Sul tema della produttività ricordo quando l’Alpi di Modigliana ci pose il problema di un tasso di assenteismo degli operai che nelle stagioni dei lavori di campagna superava il venti per cento (come alla Fiat di Pomigliano il giorno della partita). Il problema era evidente, ma ostico da affrontare con i lavoratori. Il sindacato si assunse la responsabilità di legare contrattualmente parte del premio di produzione alla presenza in fabbrica (meno assenze, più salario). Discutemmo molto con i lavoratori; alla fine approvarono l’accordo. Nel giro di pochi mesi l’assenteismo si attestò su livelli normali.
Anche il tema degli aiuti di Stato è trito. Da che mondo è mondo le istituzioni hanno sempre cercato di allettare le aziende a insediarsi nel loro territorio, con aiuti concreti di vario tipo. Vogliamo citare un piccolo esempio? La fortuna industriale di Castel Bolognese è dipesa da questo. Da che mondo è mondo le aziende maggiori sono state aiutate dallo Stato per fare fronte a gravi crisi. La ragione è persino ovvia e in questo non vedo scandalo o terreno per ripicche.

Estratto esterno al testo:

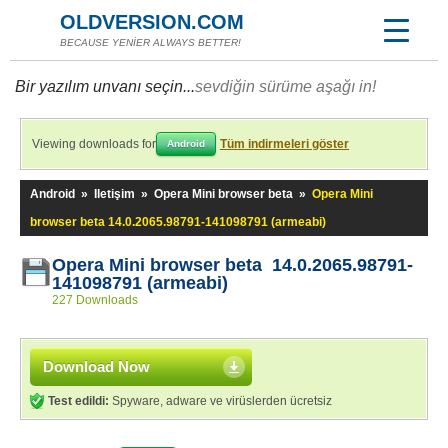
OLDVERSION.COM
BECAUSE YENİER ALWAYS BETTER!
Bir yazılım unvanı seçin...
sevdiğin sürüme aşağı in!
Viewing downloads for
Tüm indirmeleri göster
Android
Android
»
Iletişim
»
Opera Mini browser beta
»
Opera Mini
browser beta 14.0.2065.98791-141098791 (armeabi)
Opera Mini browser beta 14.0.2065.98791-
141098791 (armeabi)
227 Downloads
Download Now
Test edildi:
Spyware, adware ve virüslerden ücretsiz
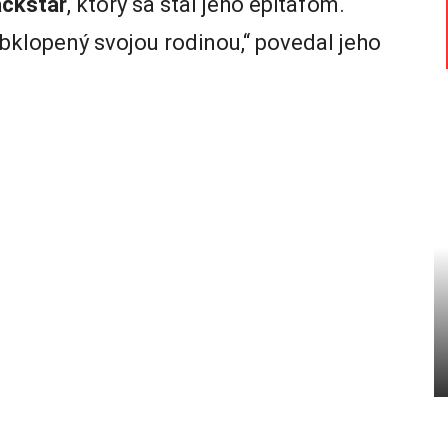
ackstar
, ktorý sa stal jeho epitafom.
bklopený svojou rodinou,“ povedal jeho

Mi chiedo poi, se Marchionne denuncia l’impazzimento del paese, quanto è lontano dalla realtà? Quanto è lontano dalle critiche avanzate da Confindustria e, per altri versi, dai sindacati?
Marchionne in realtà sbaglia quando elude il tema dell’auto e dei mercati. Come può pensare di produrre in Italia i modelli che produce in Polonia dove sfrutta un costo del lavoro nettamente inferiore? In Italia deve produrre modelli maggiormente redditivi. Ecco allora il tema della qualità dei suoi prodotti e dello sviluppo della ricerca per aggredire fascie di mercato non attratte da Fiat.
Penso che con Marchionne occorra discutere. Credo sia giunto il momento, in una logica di scambio, prerogativa fondamentale della contrattazione, di porre con forza il tema della partecipazione dei lavoratori alla gestione delle imprese. Questa potrebbe essere la vera sfida da porre a Marchionne. Si vedrebbe così, se a lui e a tutti gli industriali sta veramente a cuore il tema dello sviluppo del settore manifatturiero in Italia. Un tema di cui troppo poco si parla, ma che deve tornare ad essere al centro delle politiche per la crescita del Paese.